Cling to your belongings: Please hold on tight to your personal belongings as it’s literally a shoulder to shoulder walk, as you brush past the crowd to make way to your favourite stall(s).
Comfortable footwear: Put on comfortable walking shoes. If you are tired of closed shoes all day, slip into some flip-flops or strappy sandals. Heels and fancy wedges are a big no-no!
Clothes: Wear light clothes, with fabrics that let you breathe. While tees, cotton dresses, strappy tops, simple shirts and shorts do the trick, jeans and jackets may not work well.
Must carry: Please carry paper napkins to wipe your hands after eating, as the hawkers do not give you any. Take a face towel to dab your sweaty self dry. Have enough change on you.
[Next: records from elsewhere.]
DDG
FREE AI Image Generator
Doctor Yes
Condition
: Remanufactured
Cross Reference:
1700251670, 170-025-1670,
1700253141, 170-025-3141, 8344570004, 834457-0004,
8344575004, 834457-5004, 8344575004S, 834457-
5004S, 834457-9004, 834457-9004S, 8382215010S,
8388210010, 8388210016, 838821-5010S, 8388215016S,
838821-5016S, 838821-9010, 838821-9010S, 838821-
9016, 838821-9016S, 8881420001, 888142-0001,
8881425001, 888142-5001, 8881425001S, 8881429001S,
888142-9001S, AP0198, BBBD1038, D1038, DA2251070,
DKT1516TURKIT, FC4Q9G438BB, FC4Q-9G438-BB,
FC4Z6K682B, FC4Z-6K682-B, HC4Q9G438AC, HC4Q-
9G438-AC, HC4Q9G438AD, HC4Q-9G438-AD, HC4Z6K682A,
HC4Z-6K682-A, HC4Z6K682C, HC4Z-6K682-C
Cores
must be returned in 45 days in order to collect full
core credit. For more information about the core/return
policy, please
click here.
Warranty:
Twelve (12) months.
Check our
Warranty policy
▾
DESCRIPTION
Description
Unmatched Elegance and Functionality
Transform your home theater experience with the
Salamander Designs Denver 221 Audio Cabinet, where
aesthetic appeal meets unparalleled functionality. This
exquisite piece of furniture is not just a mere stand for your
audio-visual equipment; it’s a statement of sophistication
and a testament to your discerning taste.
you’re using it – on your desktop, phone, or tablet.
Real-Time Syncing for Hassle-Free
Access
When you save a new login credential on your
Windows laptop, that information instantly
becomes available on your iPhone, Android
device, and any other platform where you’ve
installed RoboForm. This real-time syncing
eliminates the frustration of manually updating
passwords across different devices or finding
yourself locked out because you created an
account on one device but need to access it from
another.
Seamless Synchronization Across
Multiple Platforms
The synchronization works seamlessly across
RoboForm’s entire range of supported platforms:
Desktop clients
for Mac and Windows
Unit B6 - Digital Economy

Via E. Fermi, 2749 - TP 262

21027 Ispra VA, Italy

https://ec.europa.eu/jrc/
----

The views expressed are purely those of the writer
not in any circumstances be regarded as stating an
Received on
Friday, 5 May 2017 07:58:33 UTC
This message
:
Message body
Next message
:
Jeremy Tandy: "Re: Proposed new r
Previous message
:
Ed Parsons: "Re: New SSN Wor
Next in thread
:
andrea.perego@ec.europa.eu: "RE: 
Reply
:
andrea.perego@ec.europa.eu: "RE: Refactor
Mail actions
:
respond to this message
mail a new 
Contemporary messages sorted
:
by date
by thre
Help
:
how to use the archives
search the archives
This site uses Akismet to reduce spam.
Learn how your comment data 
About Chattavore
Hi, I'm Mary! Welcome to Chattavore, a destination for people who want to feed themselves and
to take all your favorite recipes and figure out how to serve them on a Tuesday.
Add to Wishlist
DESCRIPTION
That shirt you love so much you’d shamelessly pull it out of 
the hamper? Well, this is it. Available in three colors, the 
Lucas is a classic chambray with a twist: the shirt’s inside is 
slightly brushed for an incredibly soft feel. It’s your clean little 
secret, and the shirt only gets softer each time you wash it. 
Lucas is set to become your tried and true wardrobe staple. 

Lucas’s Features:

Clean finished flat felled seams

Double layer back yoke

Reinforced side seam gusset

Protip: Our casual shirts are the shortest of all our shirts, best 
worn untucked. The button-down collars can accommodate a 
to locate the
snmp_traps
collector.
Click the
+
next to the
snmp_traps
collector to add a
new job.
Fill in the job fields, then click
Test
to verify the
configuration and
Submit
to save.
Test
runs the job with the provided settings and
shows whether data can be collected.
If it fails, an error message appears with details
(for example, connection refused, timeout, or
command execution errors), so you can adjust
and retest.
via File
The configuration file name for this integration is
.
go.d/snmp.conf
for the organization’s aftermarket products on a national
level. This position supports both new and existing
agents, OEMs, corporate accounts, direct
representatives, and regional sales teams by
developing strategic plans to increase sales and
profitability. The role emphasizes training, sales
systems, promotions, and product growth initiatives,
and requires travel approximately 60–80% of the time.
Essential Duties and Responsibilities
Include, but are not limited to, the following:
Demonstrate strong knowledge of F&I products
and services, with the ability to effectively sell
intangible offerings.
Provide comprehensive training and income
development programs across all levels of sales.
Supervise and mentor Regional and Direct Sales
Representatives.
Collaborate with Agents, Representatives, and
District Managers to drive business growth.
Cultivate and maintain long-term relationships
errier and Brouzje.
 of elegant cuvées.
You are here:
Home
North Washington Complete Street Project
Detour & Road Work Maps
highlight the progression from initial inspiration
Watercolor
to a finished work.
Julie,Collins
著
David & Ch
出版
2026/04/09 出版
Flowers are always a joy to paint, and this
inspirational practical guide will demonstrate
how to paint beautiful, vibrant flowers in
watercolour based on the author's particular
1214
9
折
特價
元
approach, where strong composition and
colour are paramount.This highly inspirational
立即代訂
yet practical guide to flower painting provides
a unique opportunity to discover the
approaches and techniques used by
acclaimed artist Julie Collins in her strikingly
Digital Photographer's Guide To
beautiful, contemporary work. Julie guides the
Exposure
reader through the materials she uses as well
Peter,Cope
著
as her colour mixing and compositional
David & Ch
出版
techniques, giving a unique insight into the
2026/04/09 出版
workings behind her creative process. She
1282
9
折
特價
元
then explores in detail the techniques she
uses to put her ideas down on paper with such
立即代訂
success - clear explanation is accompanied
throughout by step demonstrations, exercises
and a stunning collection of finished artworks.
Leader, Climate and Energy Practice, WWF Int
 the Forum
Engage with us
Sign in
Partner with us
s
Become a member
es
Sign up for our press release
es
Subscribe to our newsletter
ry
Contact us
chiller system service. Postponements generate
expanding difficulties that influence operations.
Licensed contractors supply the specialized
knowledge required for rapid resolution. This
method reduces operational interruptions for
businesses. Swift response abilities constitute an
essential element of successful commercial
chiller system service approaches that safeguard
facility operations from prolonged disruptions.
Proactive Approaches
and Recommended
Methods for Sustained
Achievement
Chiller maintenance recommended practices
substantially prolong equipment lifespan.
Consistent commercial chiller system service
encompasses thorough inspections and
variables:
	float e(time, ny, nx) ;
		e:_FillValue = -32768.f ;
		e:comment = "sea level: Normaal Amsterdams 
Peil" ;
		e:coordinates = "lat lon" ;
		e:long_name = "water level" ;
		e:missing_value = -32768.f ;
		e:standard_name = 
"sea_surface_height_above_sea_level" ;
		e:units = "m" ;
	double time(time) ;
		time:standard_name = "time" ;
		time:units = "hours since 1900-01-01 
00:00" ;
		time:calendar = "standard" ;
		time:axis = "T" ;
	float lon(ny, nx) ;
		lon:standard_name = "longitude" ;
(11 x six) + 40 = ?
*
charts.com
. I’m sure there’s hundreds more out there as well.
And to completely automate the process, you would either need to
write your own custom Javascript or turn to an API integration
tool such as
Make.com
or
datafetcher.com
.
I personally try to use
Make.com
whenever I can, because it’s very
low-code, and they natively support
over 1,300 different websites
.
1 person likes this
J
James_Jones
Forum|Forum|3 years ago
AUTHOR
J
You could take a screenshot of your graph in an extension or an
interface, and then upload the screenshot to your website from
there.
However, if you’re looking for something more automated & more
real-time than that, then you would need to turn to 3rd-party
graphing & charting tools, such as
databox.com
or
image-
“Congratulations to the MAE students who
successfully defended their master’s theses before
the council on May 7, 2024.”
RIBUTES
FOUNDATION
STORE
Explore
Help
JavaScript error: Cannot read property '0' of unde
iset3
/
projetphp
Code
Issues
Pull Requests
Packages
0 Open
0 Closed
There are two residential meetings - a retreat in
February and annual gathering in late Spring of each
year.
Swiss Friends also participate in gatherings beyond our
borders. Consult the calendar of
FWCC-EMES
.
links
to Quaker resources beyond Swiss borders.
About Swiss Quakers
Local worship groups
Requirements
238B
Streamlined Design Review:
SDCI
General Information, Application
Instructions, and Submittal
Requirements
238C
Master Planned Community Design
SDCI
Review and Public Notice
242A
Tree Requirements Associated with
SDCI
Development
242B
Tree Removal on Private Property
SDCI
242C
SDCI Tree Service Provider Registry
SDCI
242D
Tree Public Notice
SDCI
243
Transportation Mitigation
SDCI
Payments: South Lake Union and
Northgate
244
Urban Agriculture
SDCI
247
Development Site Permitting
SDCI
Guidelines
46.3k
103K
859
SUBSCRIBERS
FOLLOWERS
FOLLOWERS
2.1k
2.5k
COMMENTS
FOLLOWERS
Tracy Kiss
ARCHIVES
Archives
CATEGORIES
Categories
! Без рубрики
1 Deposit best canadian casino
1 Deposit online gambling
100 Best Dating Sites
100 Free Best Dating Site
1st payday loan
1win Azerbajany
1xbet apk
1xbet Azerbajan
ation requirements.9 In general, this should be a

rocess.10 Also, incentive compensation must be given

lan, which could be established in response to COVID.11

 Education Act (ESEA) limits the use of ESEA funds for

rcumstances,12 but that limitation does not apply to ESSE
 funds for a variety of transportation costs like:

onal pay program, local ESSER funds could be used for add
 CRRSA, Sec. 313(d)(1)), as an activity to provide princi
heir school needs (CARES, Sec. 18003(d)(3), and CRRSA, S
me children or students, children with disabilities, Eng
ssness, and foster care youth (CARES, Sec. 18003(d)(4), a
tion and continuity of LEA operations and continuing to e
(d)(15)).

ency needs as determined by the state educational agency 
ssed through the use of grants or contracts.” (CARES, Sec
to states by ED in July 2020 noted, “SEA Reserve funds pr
Denominations of MYR 1 (1 Malaysian Ringgit) work the best, followed by MYR 5 and Sen (coins).
Plastic bags: Preserve the first plastic bag you get when you buy some savouries in the beginning. You can add some snacks to it, stop half-way, go to the side walk along the craftsmen shops and eat in peace. You could then use the empty bag to dispose used napkins, seeds from fruit drinks, toothpicks and sticks later on.
Water: Bottled mineral water is available at the beginning and end of the walk, and in nearly every restaurant and beverage stall. Pick one up to stay hydrated and to avoid choking ( 😉 trust me, you are going to eat a lot!)